Hmm, with Ryan endorsing Biden, I have been thinking about the other dropped out candidates. Who might they endorse? Well, Gravel has given his endorsement to Bernie Sanders and Tulsi Gabbard. Apart from him and Ryan has no one endorsed someone as far as I know.

So here some random fun guesses:

Richard Ojeda: will support Bernie Sanders again, like in 2016

Kirsten Gillibrand: a bit difficult, but I have the feeling she will fall into camp Warren

Jay Inslee: probably someone with a good climate change plan, I think it might be Sanders

Eric Swalwell: He will hand the torch back to Joe Biden.

John Hickenlooper: I have the feeling - without any reasoning at all - he might support Klobuchar.

Bill de Blasio: Not easy to guess, but I think he will go into Warrens camp.

Beto O'Rourke: Really a wildcard.

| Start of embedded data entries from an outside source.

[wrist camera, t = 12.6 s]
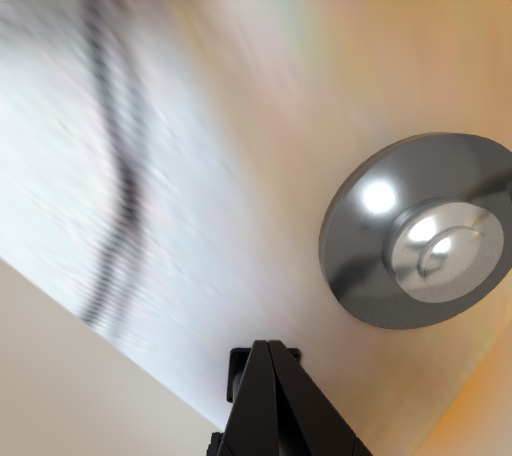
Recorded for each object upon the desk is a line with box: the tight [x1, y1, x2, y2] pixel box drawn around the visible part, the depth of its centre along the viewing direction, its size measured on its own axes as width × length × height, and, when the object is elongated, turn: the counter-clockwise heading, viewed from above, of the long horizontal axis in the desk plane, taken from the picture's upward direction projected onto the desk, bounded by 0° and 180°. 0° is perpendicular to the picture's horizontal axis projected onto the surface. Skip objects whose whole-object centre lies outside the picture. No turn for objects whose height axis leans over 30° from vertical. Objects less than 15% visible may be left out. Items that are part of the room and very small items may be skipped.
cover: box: [382, 196, 504, 303], centre depth 19 cm, size 7×7×3 cm
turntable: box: [319, 132, 512, 329], centre depth 18 cm, size 17×15×8 cm
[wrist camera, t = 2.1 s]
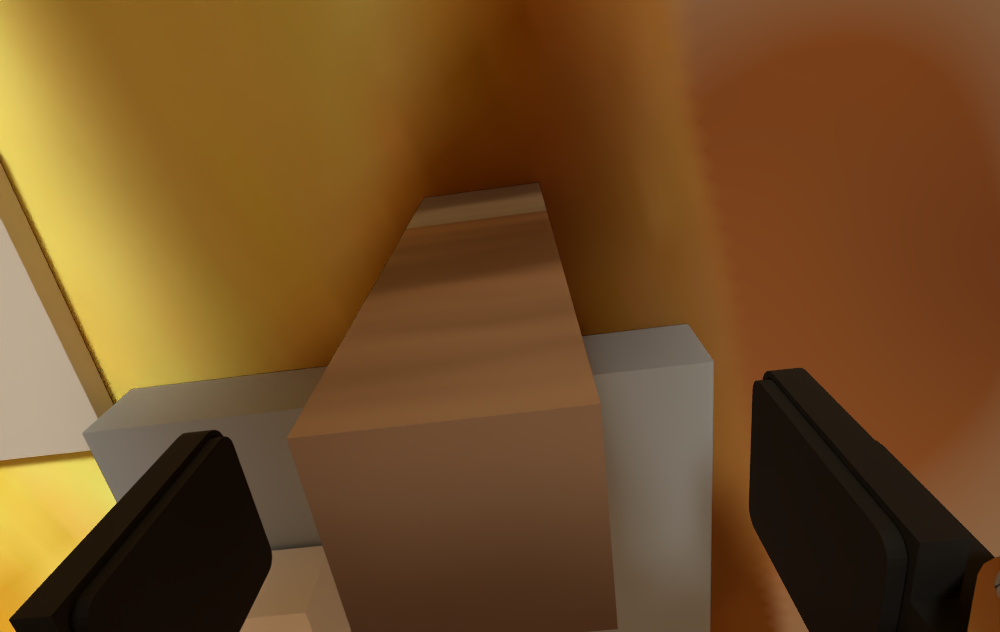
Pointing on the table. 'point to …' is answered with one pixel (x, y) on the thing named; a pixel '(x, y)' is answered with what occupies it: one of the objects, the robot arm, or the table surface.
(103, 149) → the table surface
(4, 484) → the table surface
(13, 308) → the mat
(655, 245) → the table surface
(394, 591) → the block
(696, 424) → the switch board
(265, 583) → the switch tab
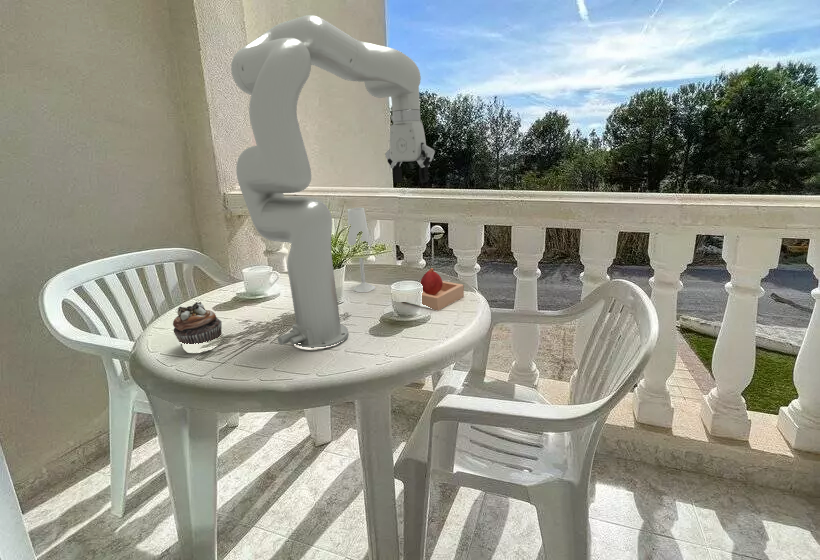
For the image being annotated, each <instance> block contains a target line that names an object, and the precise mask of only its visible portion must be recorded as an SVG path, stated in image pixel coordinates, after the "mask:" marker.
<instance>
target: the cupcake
mask: <svg viewBox="0 0 820 560" xmlns="http://www.w3.org/2000/svg"><path fill="white" fill-rule="evenodd" d="M172 321H173V322H172V326H173V327H174V328H173V334H174V335H175V337H176V339H177V340H178V343H179V342H182V343H184V344H185V343H186V344H188V343H189V344H194V343H195V344H196V343H198V344H199V343H203V342H206V341H207V342H208V341H209V340H210V341H211V340H213V339H215V338H218V337H219V336H220V335H221V334H222V329H223V326H222V325H223V324H222V323H223V322H222V320H221V319H219V318H218V317H217V315H216V313H215V312H214V311H213V310H208V309H206V308H205V306H204V304H202V302H201V301H200V302H199V301H196V302H195V303H194V304H192V305H190V306H189V305H188V306H187V307H185V306H179V307H178V308H177V316H175V318H174V320H172Z"/></svg>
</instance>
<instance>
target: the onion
mask: <svg viewBox="0 0 820 560" xmlns="http://www.w3.org/2000/svg"><path fill="white" fill-rule="evenodd" d="M442 281H443V280H442V277H441V276H440V274H438V273H437V272H436V271H435V269H434V268H433V267H431V268H430V269H428V271H426V272H425V273H424V274H423V276H422V278H421V279H420V282H421V284H422V285H423V291H424V292H425V293H426V294H429V295H434V296H435V295H436V294H437V293H438V292H439V291H440V290H441V288H442V284H443V282H442Z"/></svg>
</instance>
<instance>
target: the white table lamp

He could endorse pretty much anyone. I just say *throws dice* Kamala Harris.

What are your guesses?

My guess is that not one of them that have dropped out(besides ojeda) that hasn't endorsed already will endorse Bernie. The smart ones will wait and see and endorse after the primary is decided. Endorsing the anti-establishment candidate as an establishment figure is death to their careers and that's all they'll be thinking about.

Well, I guess Inslee can, considering that the climate change is already his raison d'être. Gillibrand and Harris also could get away supporting Warren by just pointing out they are supporting fellow women. But the rest will probably support either Biden or Buttigieg.



jason1637 said:

Last early state poll from MC

Latest one I posted earlier.

You could argue that Biden supporters are migrating towards Buttigieg and Sanders supporters are migrating towards Warren. 

I agree with you on Pete Buttigieg for sure. I mean if you look at the demographic breakdown of his supporters, you'll find that, in some crucial respects, they have more in common with Joe Biden's supporters than those of anyone else. Namely, they're predominantly self-described moderate voters who are over the age of 45. There's only other major candidate with that sort an age skew in terms of support, and that other candidate just happens to be losing some ground at the same time that Mayor Pete is ascending. Hard to write that off as coincidence.

I think there's also been some competition for younger voters between Warren and Sanders going on for sure, although Sanders is clearly winning that battle overall and Warren isn't so dependent on a single generation. I wouldn't say that the last month has been good to Warren in the polling average though. She needs another debate. On the fortunate side for her though, another one is now less than a week away.